Ovaries that are damaged, which can occur from infection or repeated surgeries to remove ovarian cysts, may become scarred and inhibit follicle maturation so ovulation doesn’t happen.

Unruptured follicle syndrome

A woman may produce a normal follicle with an egg inside it but the follicle fails to release the egg from the ovary.

Premature ovarian failure, also called premature menopause, and low ovarian reserve can also cause anovulation. These conditions are generally not reversible.

What are the symptoms of anovulation?

Skipping periods or the absence of periods altogether are common symptoms of anovulation. Physical symptoms that can contribute to anovulation include being obese, being underweight or having extreme emotional stress.

Treatment for anovulation

If a woman is experiencing anovulation, she should seek medical council to determine the cause. A doctor will typically do a physical exam, blood work and studies of ovarian reserve and ovulation. Once anovulation is properly diagnosed, medications can be prescribed for ovulation induction or hormone therapy.

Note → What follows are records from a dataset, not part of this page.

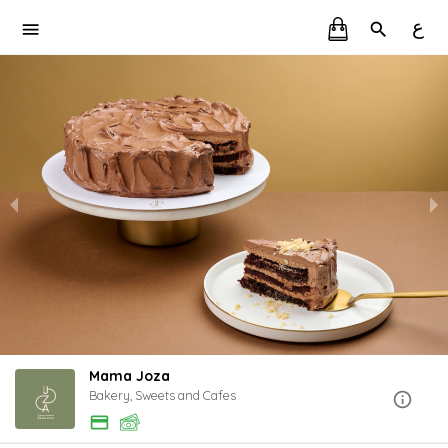
ع
Mama Joza
Bakery, Sweets and Cafes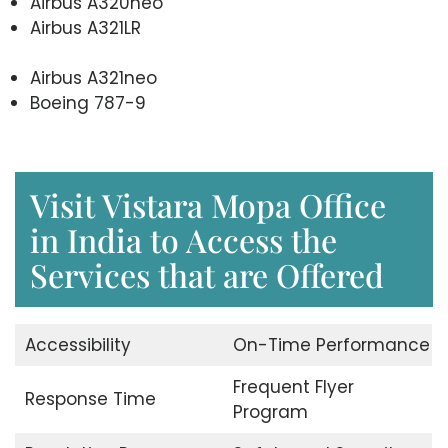
Airbus A320neo
Airbus A321LR
Airbus A321neo
Boeing 787-9
Visit Vistara Mopa Office
in India to Access the
Services that are Offered
Accessibility
On-Time Performance
Frequent Flyer
Response Time
Program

If ovulation inducing medications or hormone therapy are unsuccessful in restoring normal ovulation, a woman may be recommended to proceed with in vitro fertilization (IVF). IVF involves a reproductive specialist removing a woman’s eggs directly from her ovaries, eliminating the need for ovulation altogether. The egg will be fertilized by her partner’s sperm in an IVF lab and the resulting embryo(s) will be implanted directly into her uterus.